═══ EXTRAIT SOURCE ═══
• De la polarité, suivi de l'éloge des bons cavistes

    Tout domaine d'activité humaine est un champ de forces. En lui s'exprime toute la gamme des pensées, des désirs comme des pulsions. Les pôles extrêmes vont de la cupidité à la générosité, de la cruauté à la dévotion, de la prédation au don. Le monde du vin n'est pas en reste.

    Un caviste parisien que j'estime m'a confié un jour : "En Bourgogne, les moines ont créé une boisson qui nourrit l'âme et le corps, et les gens de Bordeaux ont inventé le commerce du vin". Vous me direz : "ça se discute !"  Certes ! Cependant la formule illustre bien mon propos.

    Il serait en effet naïf - fort naïf ! - de croire que le monde en expansion rapide du vin "bio", "biodynamique" et/ou "nature" est tout blanc quand le monde du vin "conventionnel" est tout noir. En vérité, le même champ de forces habite les deux.

    J'ai connu des "bios" engraissant et taillant leur vigne pour obtenir de gros rendements, lesquels diluent la matière sèche et abaissent la qualité. Et, dans ma propre famille, un vigneron "conventionnel" a toujours eu le souci de rendements raisonnables et d'une bonne expression de ses terroirs.

    J'ai connu, dans ce monde "bio", de brillants communicateurs. La moustache fringante, le regard enjôleur et le verbe fleuri, ils savaient vendre un vin finalement décevant. Et j'ai connu aussi des hommes au visage revêche, à la parole rare mais dont le vin se révélait chaleureux.  J'ai connu de franches fripouilles (pardonnez l'oxymore) et enfin des êtres dont la noblesse intérieure est toute entière incarnée dans leurs bouteilles.

    Mes lecteurs savent à quel pôle de l'activité humaine je me tiens. Bref, j'ai privilégié la droiture et toujours refusé de collaborer avec la médiocrité, encore moins avec la tricherie. Je connais certes beaucoup moins le monde des cavistes que celui des vignerons. J'en connais cependant de toutes sortes, et j'ai parfois relevé des incohérences graves. Les Biocoops qui ne proposent que du vin sous étiquette "bio" ne sont pas, hélas, la meilleure introduction à cette approche. Et que dire de cet "expert ès vins bios" (autoproclamé) qui n'hésitait pas à servir un verre empuanti de "brettanomycès", imbuvable pour tout amateur. Reste que, si l'on veut du bon vin "bio", c'est à la propriété qu'on le trouve, et bien sûr chez les bons cavistes.
═══ DONNÉES FOURNIES ═══
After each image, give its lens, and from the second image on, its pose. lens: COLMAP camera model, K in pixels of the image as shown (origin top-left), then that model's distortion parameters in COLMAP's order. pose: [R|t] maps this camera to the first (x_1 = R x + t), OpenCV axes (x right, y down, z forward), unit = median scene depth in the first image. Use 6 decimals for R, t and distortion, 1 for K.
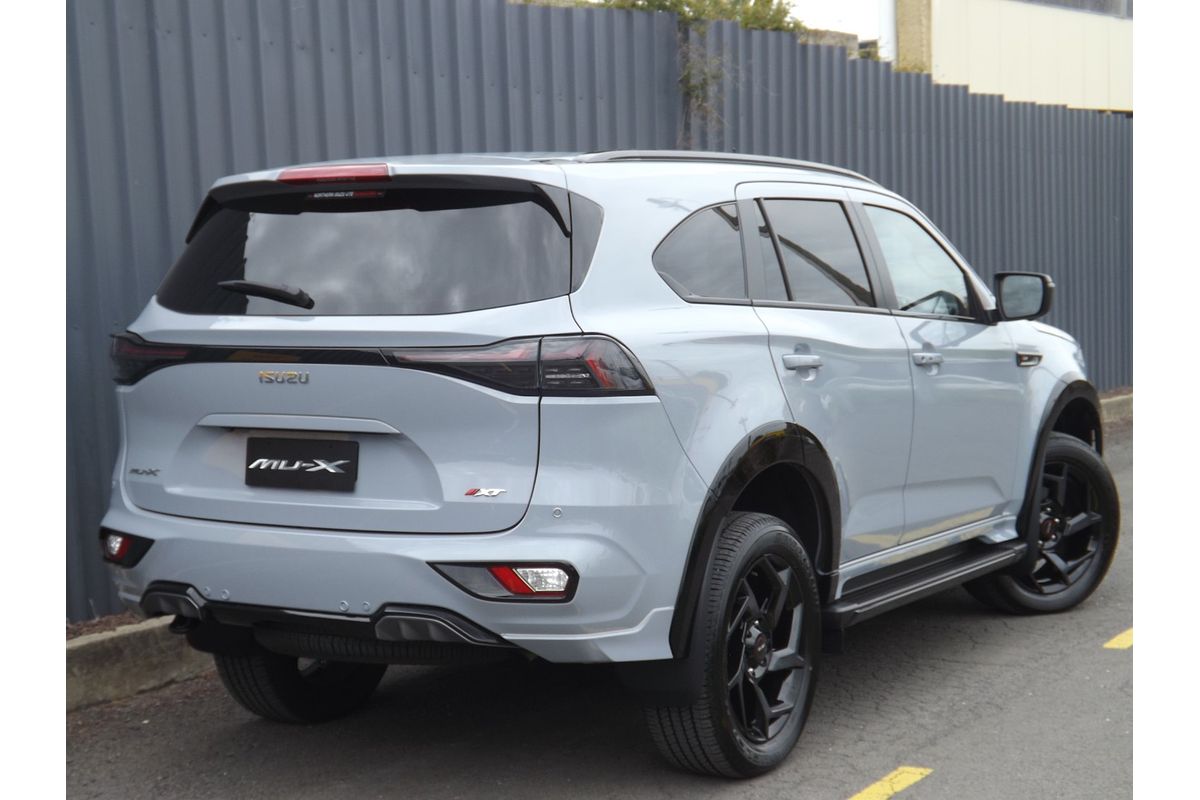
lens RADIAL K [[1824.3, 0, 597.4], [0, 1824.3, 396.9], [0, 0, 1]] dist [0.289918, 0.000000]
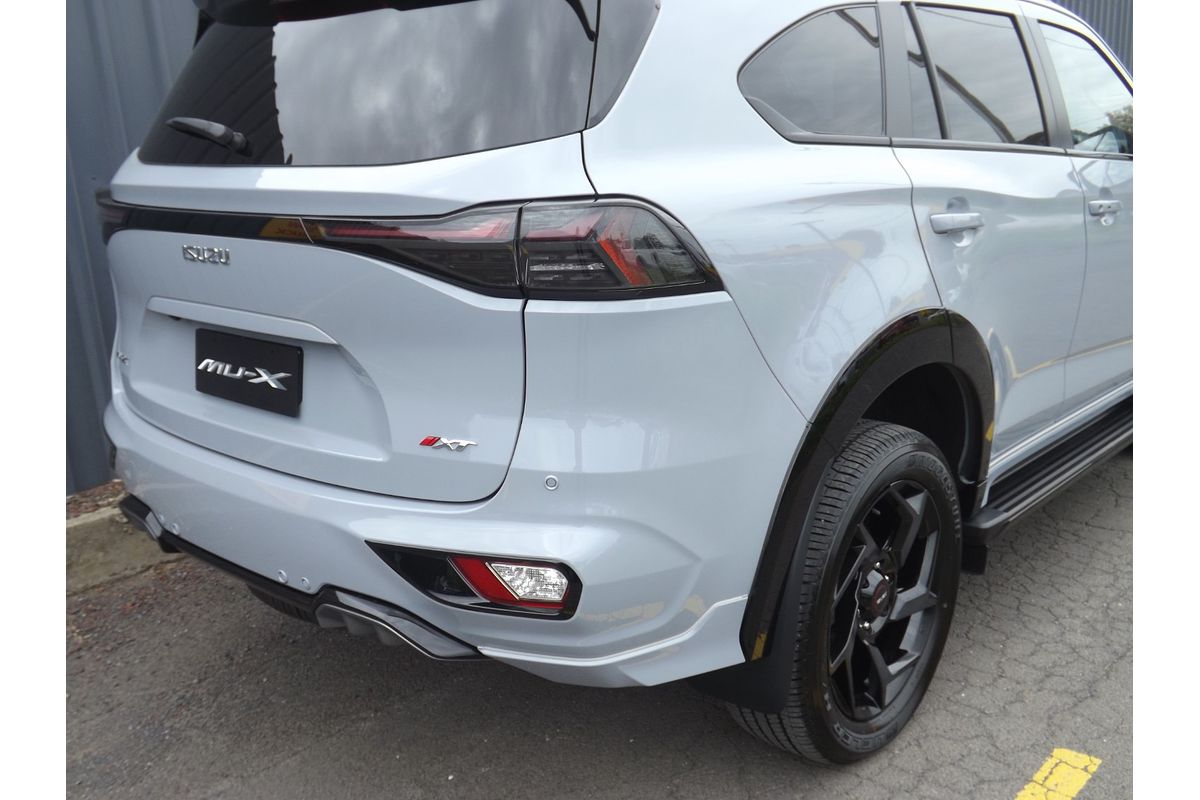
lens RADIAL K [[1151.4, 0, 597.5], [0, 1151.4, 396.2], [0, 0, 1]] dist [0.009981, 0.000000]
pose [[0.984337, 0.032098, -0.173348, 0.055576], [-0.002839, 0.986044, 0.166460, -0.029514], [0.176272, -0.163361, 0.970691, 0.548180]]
═══
═══ DONNÉES FOURNIES ═══
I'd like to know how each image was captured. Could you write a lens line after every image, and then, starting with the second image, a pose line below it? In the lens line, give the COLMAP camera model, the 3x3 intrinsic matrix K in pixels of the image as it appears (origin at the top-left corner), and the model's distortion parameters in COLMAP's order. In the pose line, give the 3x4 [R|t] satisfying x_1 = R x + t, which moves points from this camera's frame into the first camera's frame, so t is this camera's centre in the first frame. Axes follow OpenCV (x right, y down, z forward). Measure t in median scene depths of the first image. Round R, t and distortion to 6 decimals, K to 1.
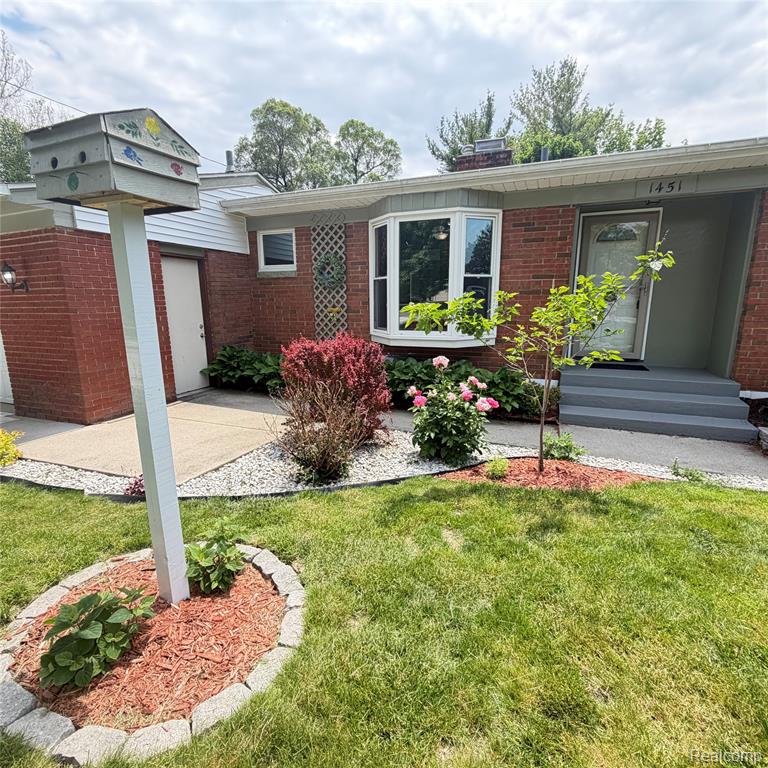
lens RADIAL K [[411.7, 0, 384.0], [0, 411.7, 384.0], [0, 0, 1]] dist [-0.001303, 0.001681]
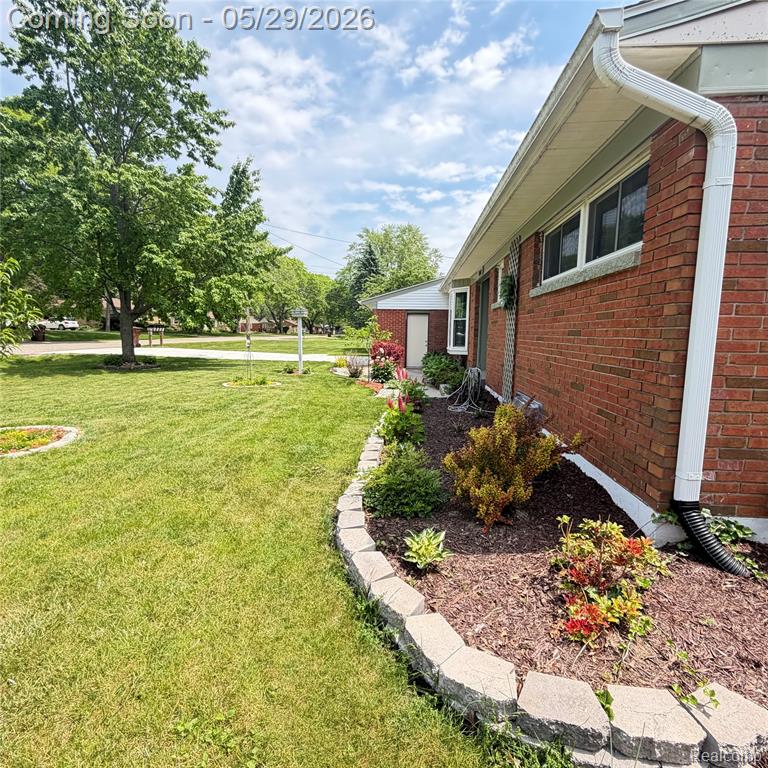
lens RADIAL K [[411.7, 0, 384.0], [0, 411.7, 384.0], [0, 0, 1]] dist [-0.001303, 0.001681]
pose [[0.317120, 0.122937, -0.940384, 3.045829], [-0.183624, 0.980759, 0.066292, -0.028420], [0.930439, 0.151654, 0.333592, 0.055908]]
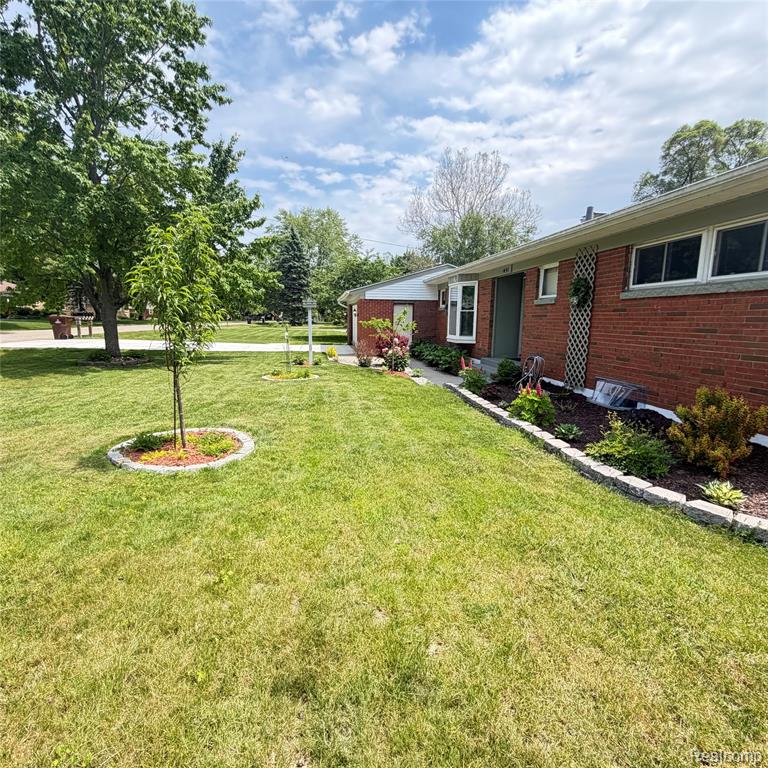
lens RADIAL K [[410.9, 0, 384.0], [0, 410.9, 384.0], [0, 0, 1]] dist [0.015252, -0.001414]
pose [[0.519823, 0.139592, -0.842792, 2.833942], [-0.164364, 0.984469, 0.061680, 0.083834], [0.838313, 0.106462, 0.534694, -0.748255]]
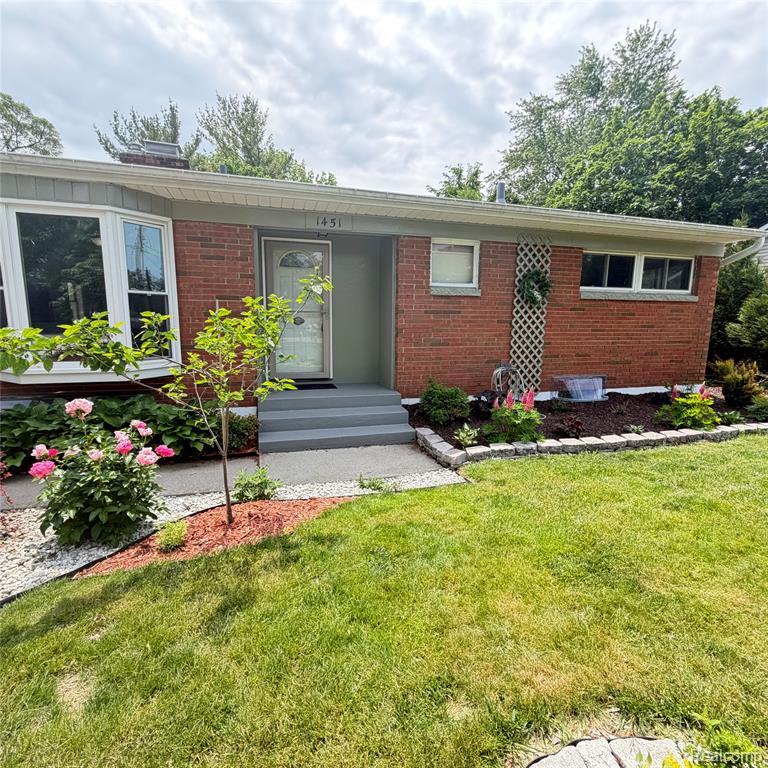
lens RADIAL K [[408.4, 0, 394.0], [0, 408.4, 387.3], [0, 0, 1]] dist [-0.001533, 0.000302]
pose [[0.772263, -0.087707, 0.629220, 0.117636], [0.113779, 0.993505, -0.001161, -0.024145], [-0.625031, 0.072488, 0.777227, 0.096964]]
═══
▶ [CONSIGNES]:
[1] Remplacez « image » par « photo » dans les lignes des entrées allant de celle qui contient « I'd like to » à celle qui contient « 0.072488, 0.777227, 0.096964]] », et recopiez ces lignes sans autre changement en laissant les images de côté.
[2] Poursuivez le texte sur les vins bio et les cavistes à partir de l'endroit où il s'arrête.
Le texte et les entrées n'ont aucun lien entre eux.

▶ [RÉPONSES PAR NUMÉRO]:
[1]
I'd like to know how each photo was captured. Could you write a lens line after every photo, and then, starting with the second photo, a pose line below it? In the lens line, give the COLMAP camera model, the 3x3 intrinsic matrix K in pixels of the photo as it appears (origin at the top-left corner), and the model's distortion parameters in COLMAP's order. In the pose line, give the 3x4 [R|t] satisfying x_1 = R x + t, which moves points from this camera's frame into the first camera's frame, so t is this camera's centre in the first frame. Axes follow OpenCV (x right, y down, z forward). Measure t in median scene depths of the first photo. Round R, t and distortion to 6 decimals, K to 1.
lens RADIAL K [[411.7, 0, 384.0], [0, 411.7, 384.0], [0, 0, 1]] dist [-0.001303, 0.001681]
lens RADIAL K [[411.7, 0, 384.0], [0, 411.7, 384.0], [0, 0, 1]] dist [-0.001303, 0.001681]
pose [[0.317120, 0.122937, -0.940384, 3.045829], [-0.183624, 0.980759, 0.066292, -0.028420], [0.930439, 0.151654, 0.333592, 0.055908]]
lens RADIAL K [[410.9, 0, 384.0], [0, 410.9, 384.0], [0, 0, 1]] dist [0.015252, -0.001414]
pose [[0.519823, 0.139592, -0.842792, 2.833942], [-0.164364, 0.984469, 0.061680, 0.083834], [0.838313, 0.106462, 0.534694, -0.748255]]
lens RADIAL K [[408.4, 0, 394.0], [0, 408.4, 387.3], [0, 0, 1]] dist [-0.001533, 0.000302]
pose [[0.772263, -0.087707, 0.629220, 0.117636], [0.113779, 0.993505, -0.001161, -0.024145], [-0.625031, 0.072488, 0.777227, 0.096964]]

[2]
    Un point essentiel est à souligner : le caviste, c'est la vitrine du vigneron. Un bon caviste n'achète jamais sur catalogue mais s'informe, va aux domaines et déguste... avant d'acheter. Il y faut de la compétence et surtout de la passion, car cela occasionne de gros frais et de la fatigue : les escapades dans le vignoble se font quand le magasin est fermé, soit les dimanche et lundi, voire pendant les vacances... et souvent au détriment de la vie familiale. Ainsi, au fil du temps, la cave s'enrichit de précieuses bouteilles, souvent en quantité limitées chez le vigneron, bouteilles que vous ne trouverez jamais dans la grande et moyenne distribution.

    Je suis frappé de voir l'évolution des plus jeunes cavistes qui, loin d'être spécialisés dans le "bio", introduisent dans leurs rayons de plus en plus de bouteilles de cette mouvance, et de qualité. Seule la qualité gustative les guide ! Un jour où j'étais en verve, j'ai dit qu'ils sont des bienfaiteurs de l'humanité !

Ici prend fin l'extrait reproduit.